According to a new study, the newly discovered planet candidate is 0.4 AU from the host star and completes one trajectory each day on Earth 233.
The distance of this orbit is similar to the distance of mercury copied from our solar system. But since Barnard's stars are too dim, the potential planet is around the "snowline", a system where volatile materials such as water can condense.
Rodrigo Diaz of the Institute for Astronomy and Space Science of the National Institute of Science and Technology and the University of Buenos Aires of Argentina have been co- A "News and Views" article.
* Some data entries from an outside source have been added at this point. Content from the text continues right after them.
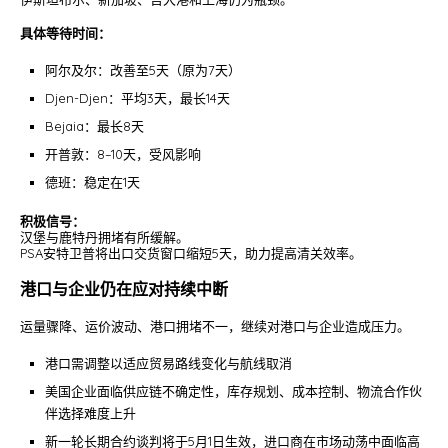
具体等待时间：
阿尔及尔：改善至5天（原为7天）
Djen-Djen：平均3天，最长14天
Bejaia：最长8天
开普敦：8–10天，受风影响
德班：稳定在1天
积极信号：
汉堡与鹿特丹拥堵有所缓解。
PSA安特卫普将出口交货窗口缩短5天，助力提高清关效率。
港口与企业仍在应对持续中断
运量骤降、运价波动、港口拥堵不一，继续对港口与企业造成压力。
港口需调整以适应贸易路线变化与航线取消
美国企业面临供应链不确定性，库存规划、成本控制、物流合作伙
伴选择难度上升
新一轮长期合约谈判将于5月1日生效，进口商在市场动荡中面临高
"The author, who discovered a low-mass planet near snow-covered sites, is strongly constraining the formation model for this type of planet," Diaz added, not participating in the new study.
If Barnard's star b actually exists, it is not a very promising residence for the life we know, at least not superficially. Potential planets are expected to be very cold, and the expected surface temperature will drop from about 275 degrees Fahrenheit (170 degrees Fahrenheit), the researchers said.
Diaz noted that Barnard's star b does not seem to come from additional radial velocity measurements. But ultra-precision measurements of constellation locations, such as the European Space Agency's Gaia spacecraft, will be available in the next few years, he added.
"More interestingly, the next generation of ground-based metrology to be launched in 2020 should be able to directly image the reported planets and measure the optical spectrum," Diaz said.
"Using this spectrum, we can infer the properties of Earth's atmosphere, such as wind and rotation speed," he added. "This amazing planet will therefore be one of the first low-mass extraterrestrial planets with a detailed exploration of the atmosphere, providing us with an important part in the mystery of planetary formation and evolution."